◆ The data:

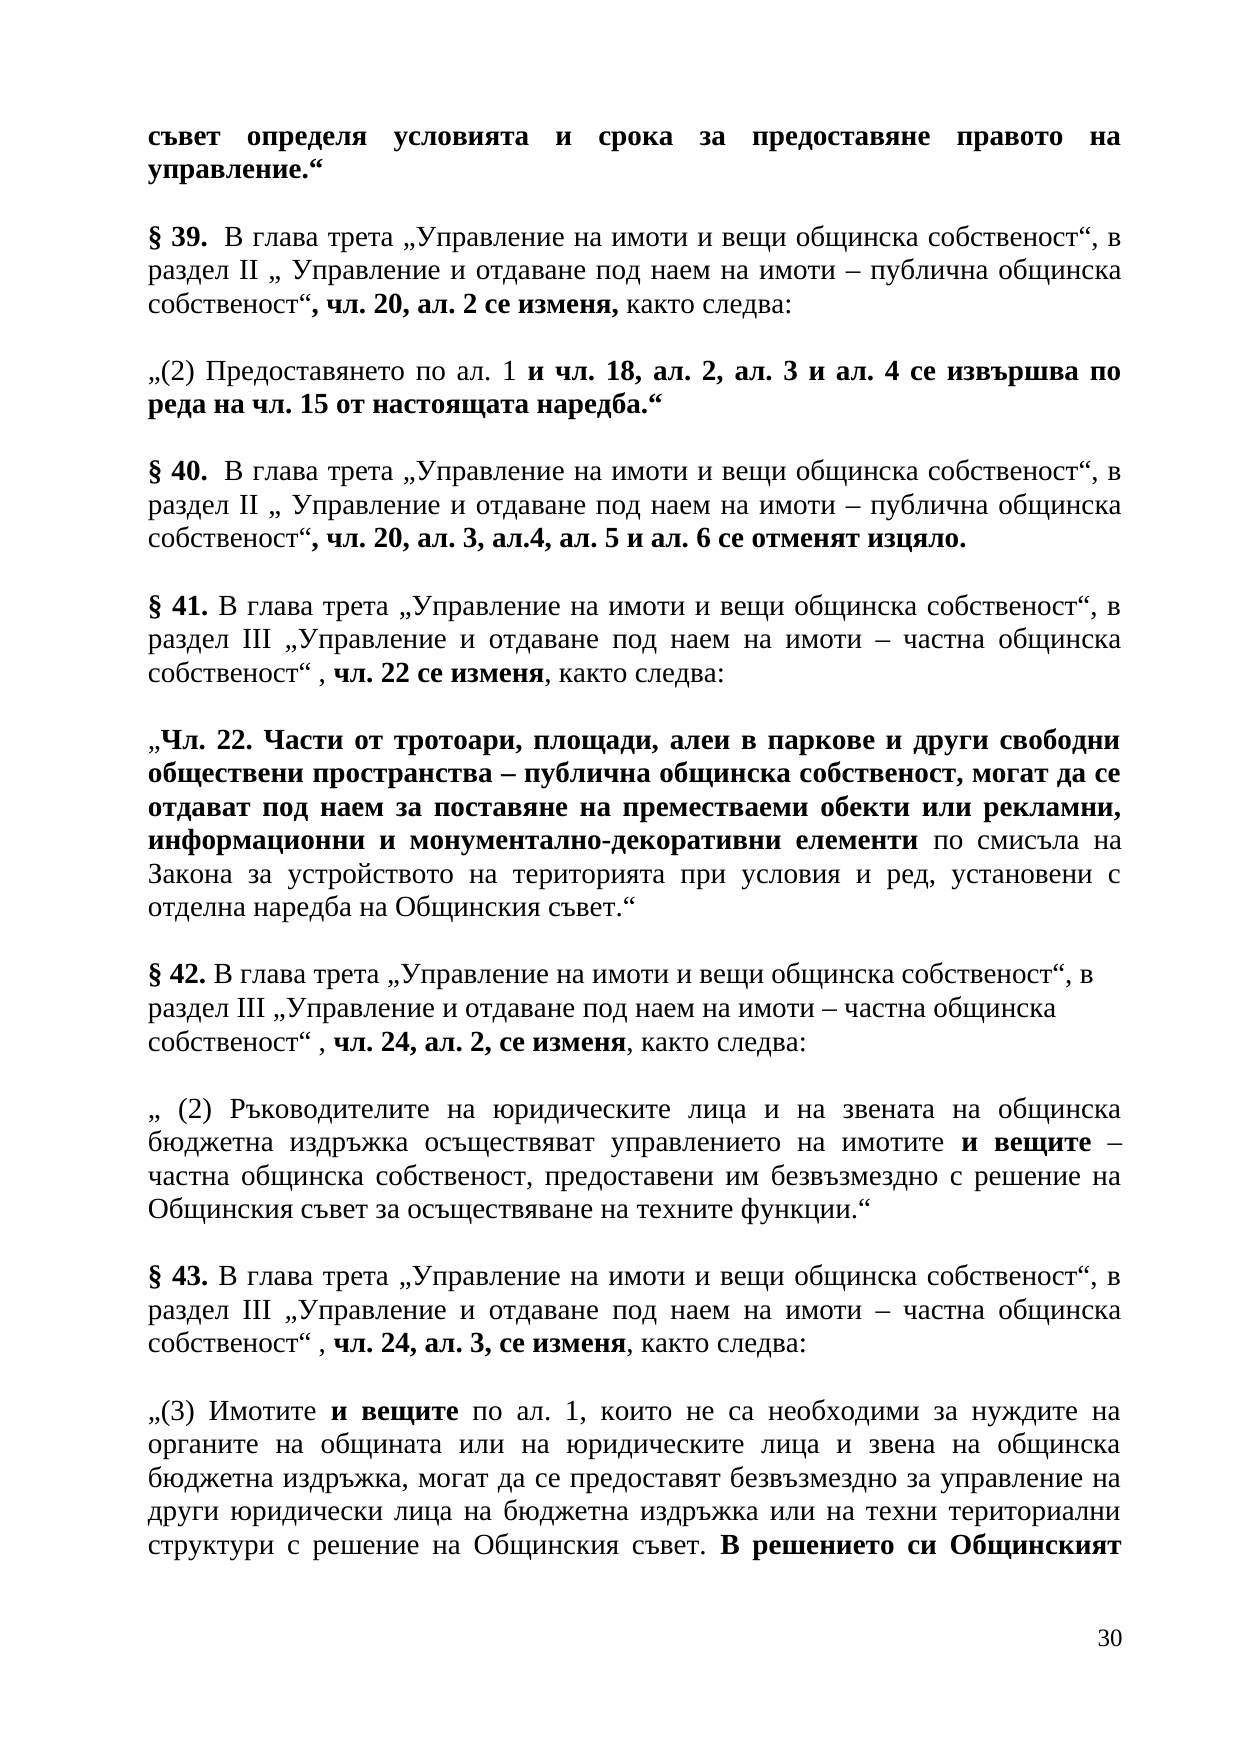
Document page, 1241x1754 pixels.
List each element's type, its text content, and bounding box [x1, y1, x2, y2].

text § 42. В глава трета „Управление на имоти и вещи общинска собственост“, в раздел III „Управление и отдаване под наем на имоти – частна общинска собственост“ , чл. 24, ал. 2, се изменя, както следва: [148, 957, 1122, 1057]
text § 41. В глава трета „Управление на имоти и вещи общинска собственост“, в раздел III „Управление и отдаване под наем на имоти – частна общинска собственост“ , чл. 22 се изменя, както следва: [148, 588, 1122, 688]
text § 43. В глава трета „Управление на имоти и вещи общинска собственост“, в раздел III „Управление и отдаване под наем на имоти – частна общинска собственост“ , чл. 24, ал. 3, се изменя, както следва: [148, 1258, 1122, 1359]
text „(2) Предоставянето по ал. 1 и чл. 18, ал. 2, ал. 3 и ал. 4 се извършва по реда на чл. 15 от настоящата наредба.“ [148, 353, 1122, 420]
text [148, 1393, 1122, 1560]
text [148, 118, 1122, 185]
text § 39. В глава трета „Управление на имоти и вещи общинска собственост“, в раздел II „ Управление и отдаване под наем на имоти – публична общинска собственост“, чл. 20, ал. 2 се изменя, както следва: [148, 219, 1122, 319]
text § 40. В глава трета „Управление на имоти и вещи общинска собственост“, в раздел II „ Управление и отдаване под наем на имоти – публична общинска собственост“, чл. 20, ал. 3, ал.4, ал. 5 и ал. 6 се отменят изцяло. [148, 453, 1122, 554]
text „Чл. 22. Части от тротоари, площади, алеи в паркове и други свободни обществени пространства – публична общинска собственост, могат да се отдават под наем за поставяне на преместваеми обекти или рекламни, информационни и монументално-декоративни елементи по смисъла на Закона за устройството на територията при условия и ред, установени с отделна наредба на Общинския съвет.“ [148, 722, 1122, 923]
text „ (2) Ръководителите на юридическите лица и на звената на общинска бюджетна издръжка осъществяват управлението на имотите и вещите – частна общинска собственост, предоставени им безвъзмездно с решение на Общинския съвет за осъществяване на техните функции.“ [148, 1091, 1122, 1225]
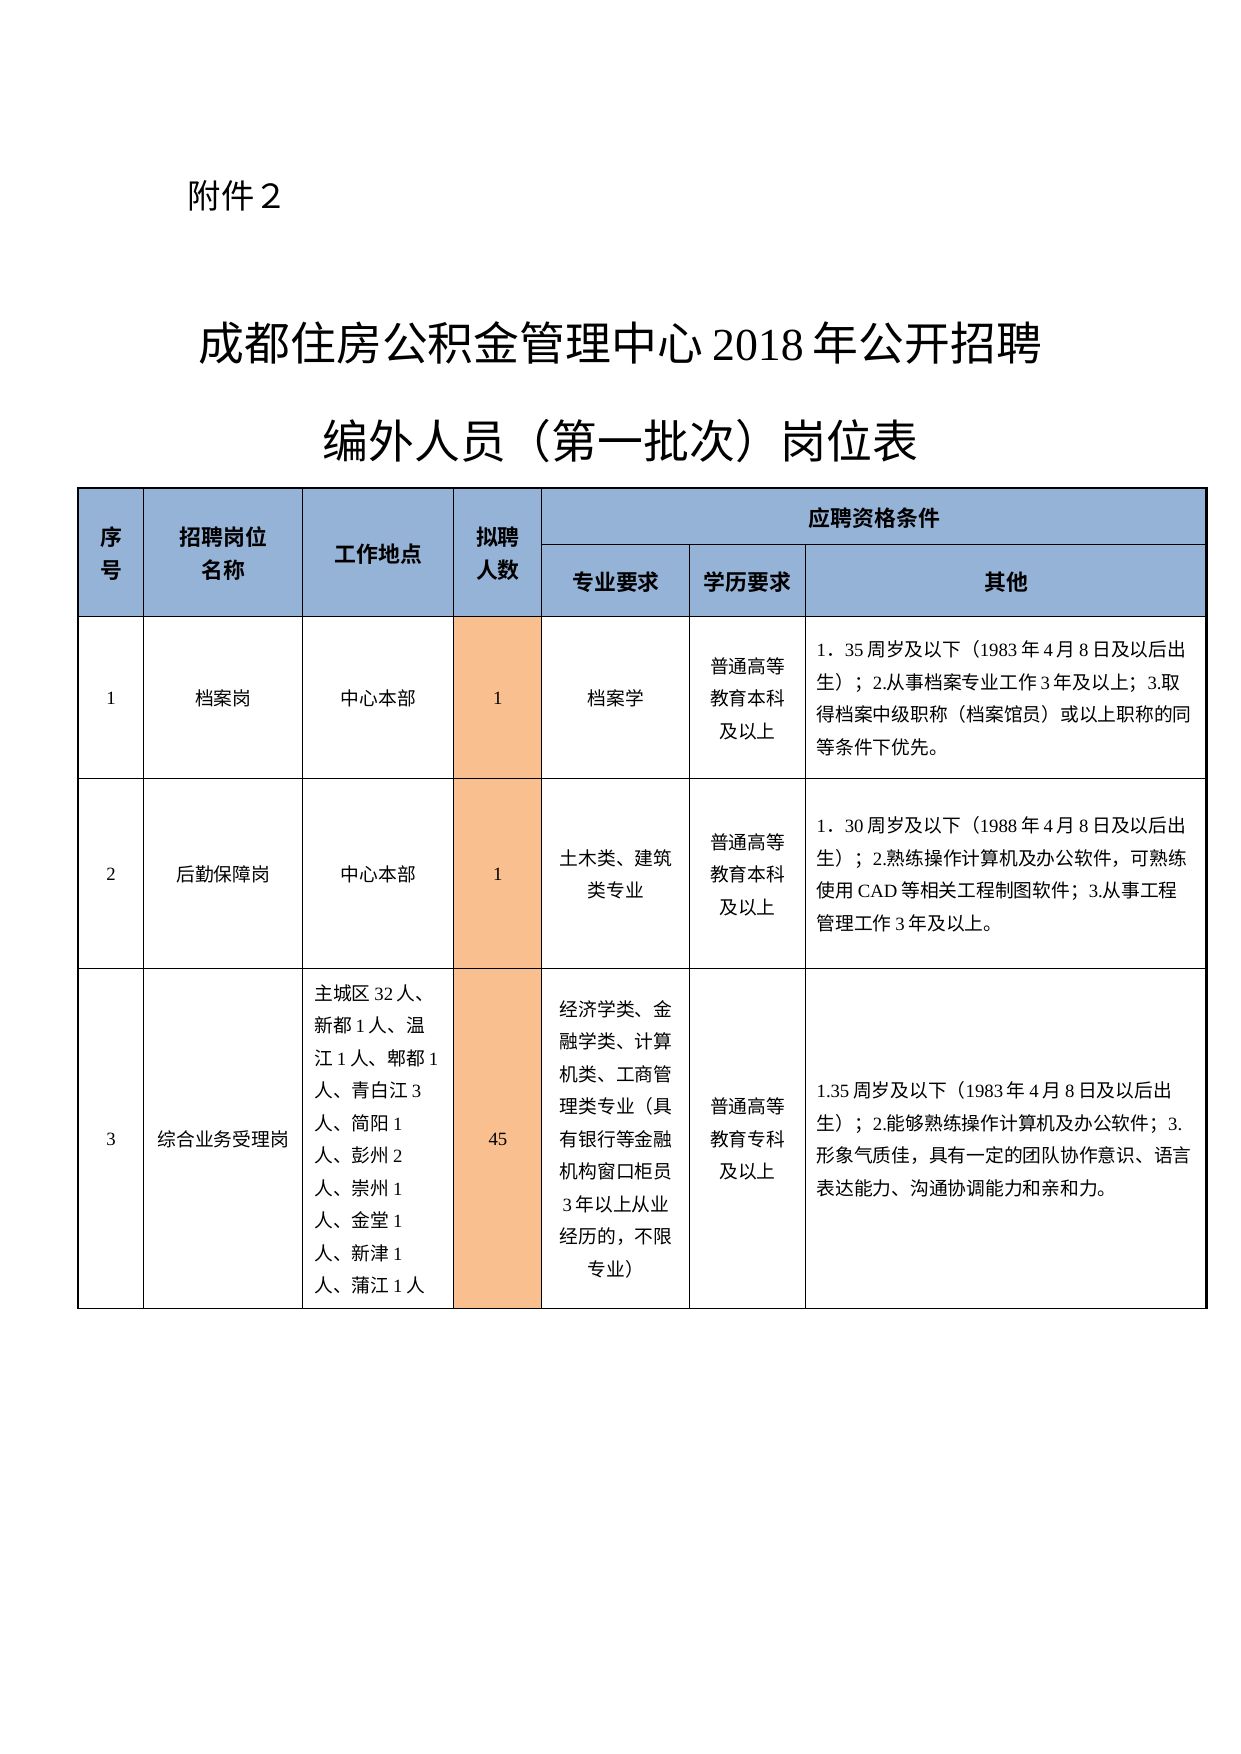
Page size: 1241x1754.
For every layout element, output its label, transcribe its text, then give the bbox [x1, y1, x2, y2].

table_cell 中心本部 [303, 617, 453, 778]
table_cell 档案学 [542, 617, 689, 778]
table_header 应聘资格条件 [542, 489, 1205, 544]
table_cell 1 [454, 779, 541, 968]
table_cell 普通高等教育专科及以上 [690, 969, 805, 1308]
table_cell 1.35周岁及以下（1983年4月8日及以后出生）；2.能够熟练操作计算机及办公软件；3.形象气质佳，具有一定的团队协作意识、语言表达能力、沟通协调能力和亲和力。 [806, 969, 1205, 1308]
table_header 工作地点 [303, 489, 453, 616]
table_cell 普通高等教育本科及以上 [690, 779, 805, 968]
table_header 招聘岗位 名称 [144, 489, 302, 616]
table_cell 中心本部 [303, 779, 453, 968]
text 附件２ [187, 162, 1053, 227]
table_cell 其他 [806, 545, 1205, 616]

◆ Work order: The word "element" appears in some of the lines above. Copy those lines.

◆ Result for this exercise:
List each element's type, its text content, and bounding box [x1, y1, x2, y2].
For every layout element, output its label, transcribe its text, then give the bbox [x1, y1, x2, y2].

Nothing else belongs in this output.